**PROBLEM:**
Copy out the full Tika mailing-list reply about the <meta> tags not being matched, word for word.

**PAGE EXCERPT:**
Hi
2008/9/24 Brian Levay <brian.levay@gmail.com>
> I'll submit the updates when I'm done (along with unit tests). I'm having
> a
> problem though. I sync'ed my tika baseline this morning and the Matcher
> stopped matching the <meta> tags. Any idea what my be causing this? I've
> tried many variations of the xpath expressions to match the <meta> tags.
> Right now my code in HTMLParser looks like this:
>
> Matcher body = xpath.parse("/HTML/BODY//node()");
> Matcher title = xpath.parse("/HTML/HEAD/TITLE//node()");
> Matcher meta = xpath.parse("/HTML/HEAD/META//node()");
> handler = new TeeContentHandler(
> new MatchingContentHandler(getBodyHandler(xhtml), body),
> new MatchingContentHandler(getTitleHandler(metadata),
> title),
> new MatchingContentHandler(getMetaHandler(metadata), meta));
>
> The <meta> handler isn't being called. If I use /HTML/HEAD//node() the
> handler will get called for the <head> and <title> tags but it will skip
> right past the <meta> tags. I know the tika code is seeing the META tags
> because I see the tags trying to be matched in the startElement method of
> MatchingContentHandler. Any ideas?
>
> --Brian
>
I am using effectively the same thing in a local copy and have just re-based
it again HEAD (shown in the diff below), and it appears to be working fine
for me.
What is your test XML like?

**DATASET:**
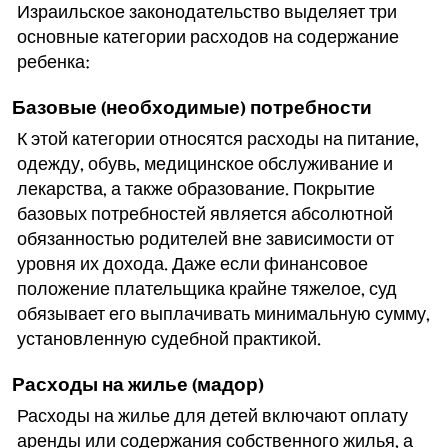
Израильское законодательство выделяет три
основные категории расходов на содержание
ребенка:
Базовые (необходимые) потребности
К этой категории относятся расходы на питание,
одежду, обувь, медицинское обслуживание и
лекарства, а также образование. Покрытие
базовых потребностей является абсолютной
обязанностью родителей вне зависимости от
уровня их дохода. Даже если финансовое
положение плательщика крайне тяжелое, суд
обязывает его выплачивать минимальную сумму,
установленную судебной практикой.
Расходы на жилье (мадор)
Расходы на жилье для детей включают оплату
аренды или содержания собственного жилья, а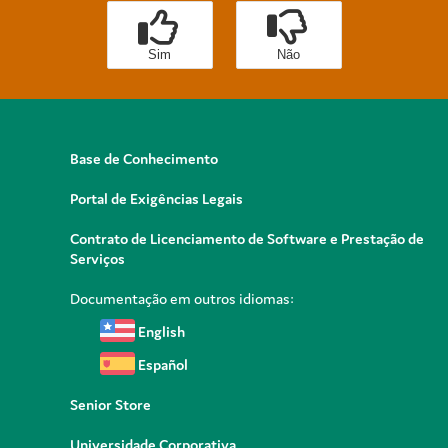
Sim
Não
Base de Conhecimento
Portal de Exigências Legais
Contrato de Licenciamento de Software e Prestação de
Serviços
Documentação em outros idiomas:
English
Español
Senior Store
Universidade Corporativa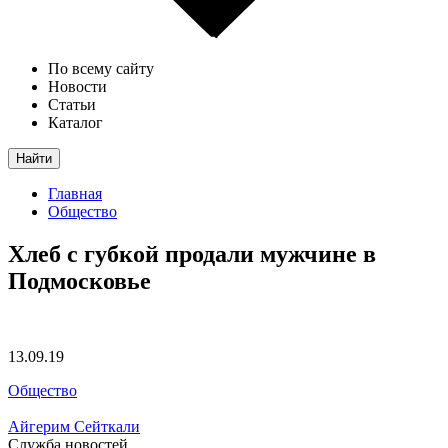
По всему сайту
Новости
Статьи
Каталог
Найти
Главная
Общество
Хлеб с губкой продали мужчине в
Подмосковье
13.09.19
Общество
Айгерим Сейткали
Служба новостей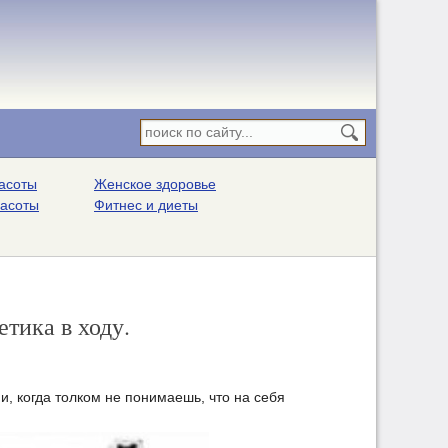
асоты
Женское здоровье
расоты
Фитнес и диеты
тика в ходу.
и, когда толком не понимаешь, что на себя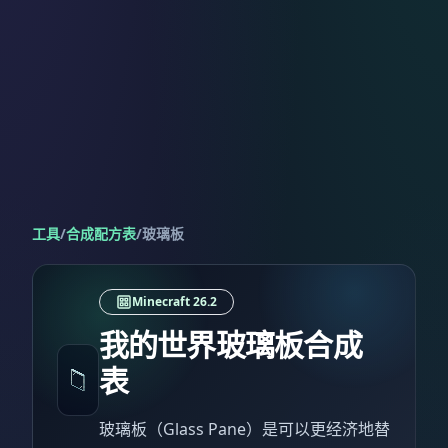
工具
/
合成配方表
/
玻璃板
Minecraft 26.2
我的世界玻璃板合成
表
玻璃板（Glass Pane）是可以更经济地替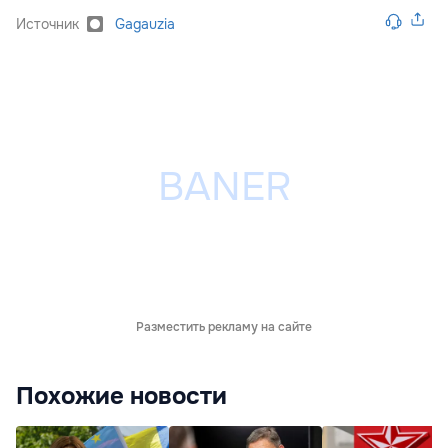
Источник
Gagauzia
Разместить рекламу на сайте
Похожие новости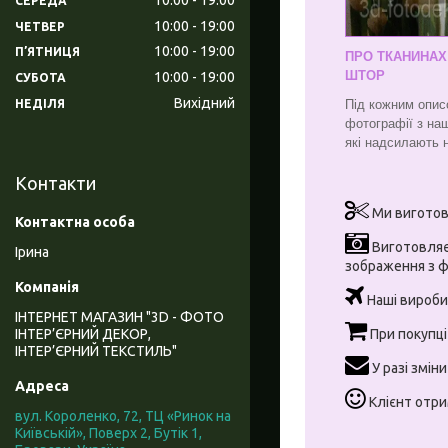
СЕРЕДА
10:00
19:00
ЧЕТВЕР
10:00
19:00
ПʼЯТНИЦЯ
ПРО ТКАНИНАХ
ШТОР
10:00
19:00
СУБОТА
Вихідний
НЕДІЛЯ
Під кожним опис
фотографії з на
які надсилають 
Контакти
Ми виготов
Виготовляє
Ірина
зображення з ф
Наші вироби п
ІНТЕРНЕТ МАГАЗИН "3D - ФОТО
При покупці
ІНТЕР’ЄРНИЙ ДЕКОР,
ІНТЕР’ЄРНИЙ ТЕКСТИЛЬ"
У разі змін
Клієнт отрим
вул. Короленко, 72, ТЦ «Ринок на
Київській», Поверх 2, Бутік 1,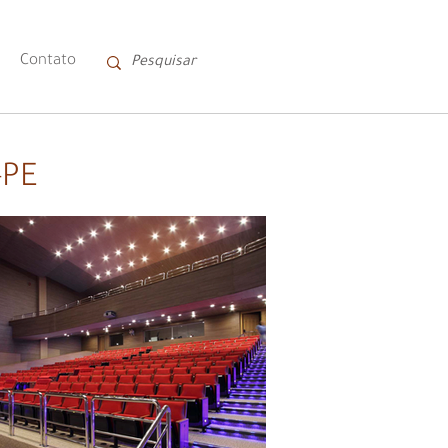
Contato
-PE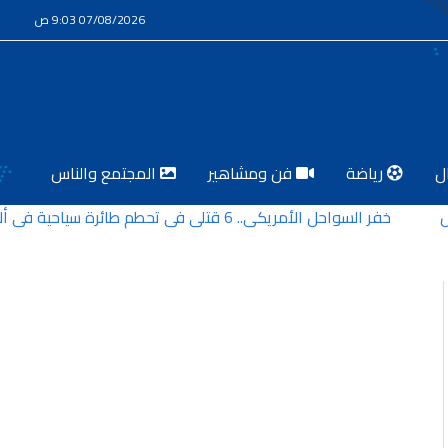
07/08/2026 9:03 ص
ل
رياضة
فن ومشاهير
المجتمع والناس
خفر السواحل الأمريكي.. 6 قتلى في تحطم طائرة سياحية في ألاسكا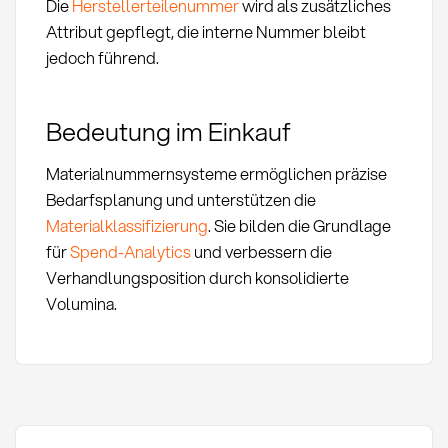
Die
Herstellerteilenummer
wird als zusätzliches
Attribut gepflegt, die interne Nummer bleibt
jedoch führend.
Bedeutung im Einkauf
Materialnummernsysteme ermöglichen präzise
Bedarfsplanung und unterstützen die
Materialklassifizierung
. Sie bilden die Grundlage
für
Spend-Analytics
und verbessern die
Verhandlungsposition durch konsolidierte
Volumina.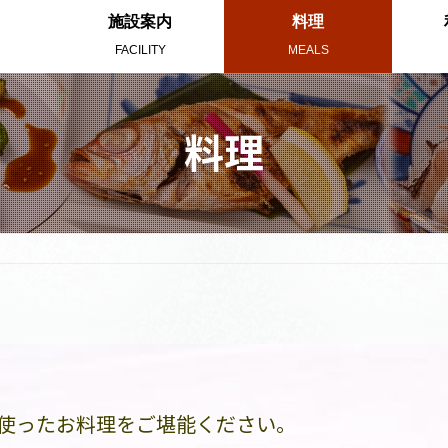
施設案内
料理
FACILITY
MEALS
料理
使った
お料理をご堪能ください。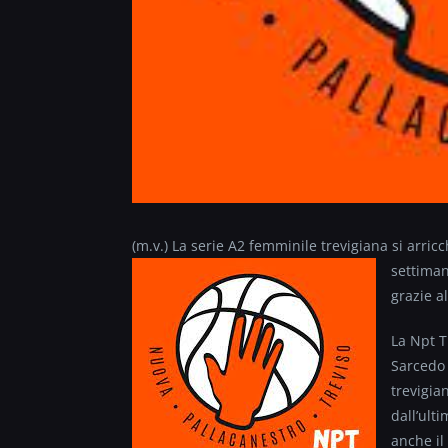
(m.v.) La serie A2 femminile trevigiana si arric
settiman
grazie a
La Npt T
Sarcedo 
trevigia
dall’ult
anche il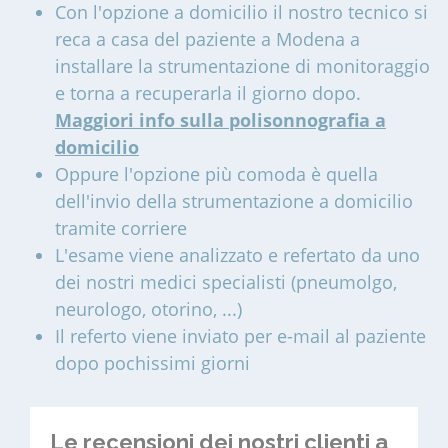
Con l'opzione a domicilio il nostro tecnico si
reca a casa del paziente a Modena a
installare la strumentazione di monitoraggio
e torna a recuperarla il giorno dopo.
Maggiori info sulla polisonnografia a
domicilio
Oppure l'opzione più comoda è quella
dell'invio della strumentazione a domicilio
tramite corriere
L'esame viene analizzato e refertato da uno
dei nostri medici specialisti (pneumolgo,
neurologo, otorino, ...)
Il referto viene inviato per e-mail al paziente
dopo pochissimi giorni
Le recensioni dei nostri clienti a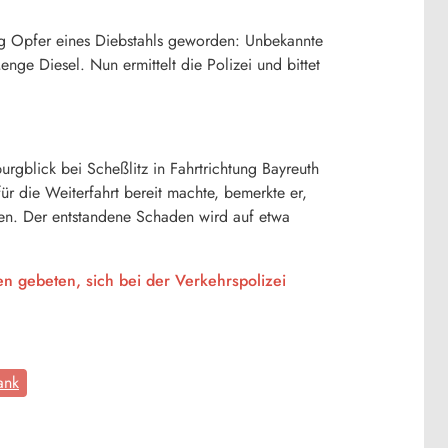
rg Opfer eines Diebstahls geworden: Unbekannte
ge Diesel. Nun ermittelt die Polizei und bittet
rgblick bei Scheßlitz in Fahrtrichtung Bayreuth
r die Weiterfahrt bereit machte, bemerkte er,
en. Der entstandene Schaden wird auf etwa
 gebeten, sich bei der Verkehrspolizei
ank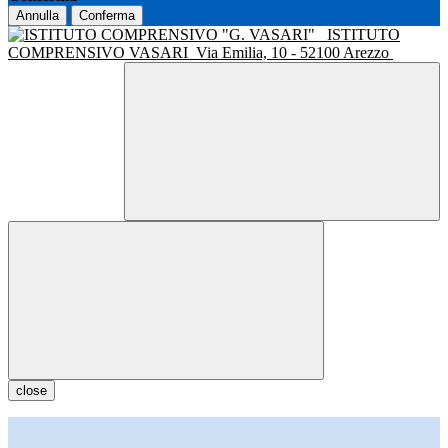
Annulla
Conferma
ISTITUTO
COMPRENSIVO VASARI
Via Emilia, 10 - 52100 Arezzo
close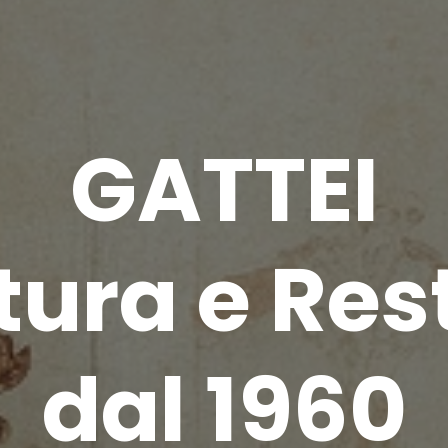
GATTEI
tura e Res
dal 1960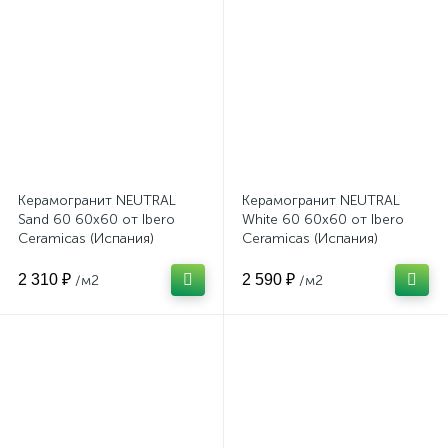
Керамогранит NEUTRAL
Керамогранит NEUTRAL
Sand 60 60x60 от Ibero
White 60 60x60 от Ibero
Ceramicas (Испания)
Ceramicas (Испания)
2 310 ₽
2 590 ₽
/м2
/м2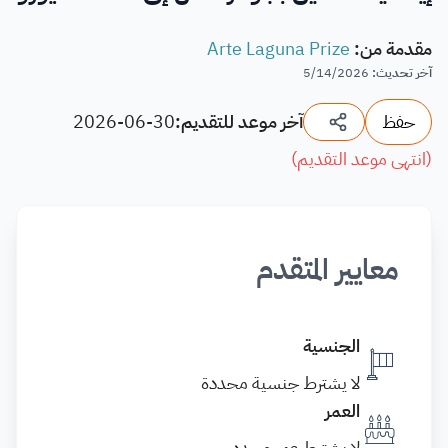
مقدمة من
:
Arte Laguna Prize
آخر تحديث
:
5/14/2026
حفظ
آخر موعد للتقديم:
2026-06-30
(
انتهى موعد التقديم
)
معايير المتقدم
الجنسية
لا يشترط جنسية محددة
العمر
لا يشترط عمر محدد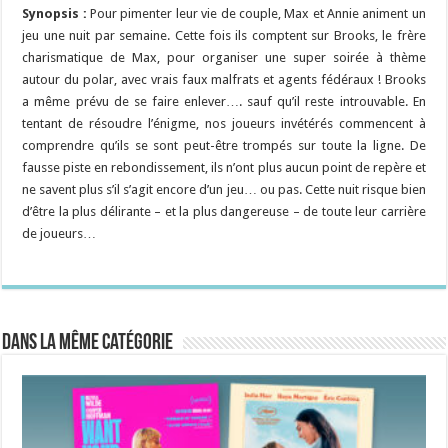
Synopsis :
Pour pimenter leur vie de couple, Max et Annie animent un
jeu une nuit par semaine. Cette fois ils comptent sur Brooks, le frère
charismatique de Max, pour organiser une super soirée à thème
autour du polar, avec vrais faux malfrats et agents fédéraux ! Brooks
a même prévu de se faire enlever…. sauf qu’il reste introuvable. En
tentant de résoudre l’énigme, nos joueurs invétérés commencent à
comprendre qu’ils se sont peut-être trompés sur toute la ligne. De
fausse piste en rebondissement, ils n’ont plus aucun point de repère et
ne savent plus s’il s’agit encore d’un jeu… ou pas. Cette nuit risque bien
d’être la plus délirante – et la plus dangereuse – de toute leur carrière
de joueurs…
Dans la même catégorie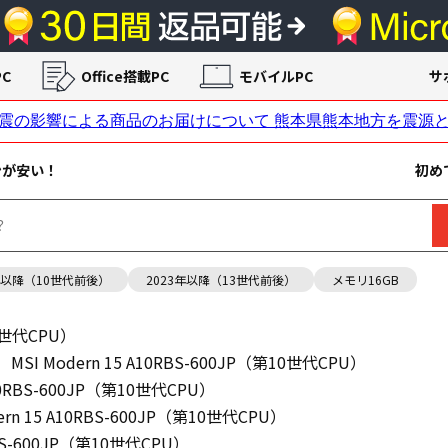
C
Office搭載PC
モバイルPC
サ
ンが安い！
初め
年以降（10世代前後）
2023年以降（13世代前後）
メモリ16GB
10世代CPU）
MSI Modern 15 A10RBS-600JP（第10世代CPU）
A10RBS-600JP（第10世代CPU）
dern 15 A10RBS-600JP（第10世代CPU）
0RBS-600JP（第10世代CPU）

**ANSWER BELOW:**
Hi
2008/9/24 Brian Levay <brian.levay@gmail.com>
> I'll submit the updates when I'm done (along with unit tests). I'm having
> a
> problem though. I sync'ed my tika baseline this morning and the Matcher
> stopped matching the <meta> tags. Any idea what my be causing this? I've
> tried many variations of the xpath expressions to match the <meta> tags.
> Right now my code in HTMLParser looks like this:
>
> Matcher body = xpath.parse("/HTML/BODY//node()");
> Matcher title = xpath.parse("/HTML/HEAD/TITLE//node()");
> Matcher meta = xpath.parse("/HTML/HEAD/META//node()");
> handler = new TeeContentHandler(
> new MatchingContentHandler(getBodyHandler(xhtml), body),
> new MatchingContentHandler(getTitleHandler(metadata),
> title),
> new MatchingContentHandler(getMetaHandler(metadata), meta));
>
> The <meta> handler isn't being called. If I use /HTML/HEAD//node() the
> handler will get called for the <head> and <title> tags but it will skip
> right past the <meta> tags. I know the tika code is seeing the META tags
> because I see the tags trying to be matched in the startElement method of
> MatchingContentHandler. Any ideas?
>
> --Brian
>
I am using effectively the same thing in a local copy and have just re-based
it again HEAD (shown in the diff below), and it appears to be working fine
for me.
What is your test XML like?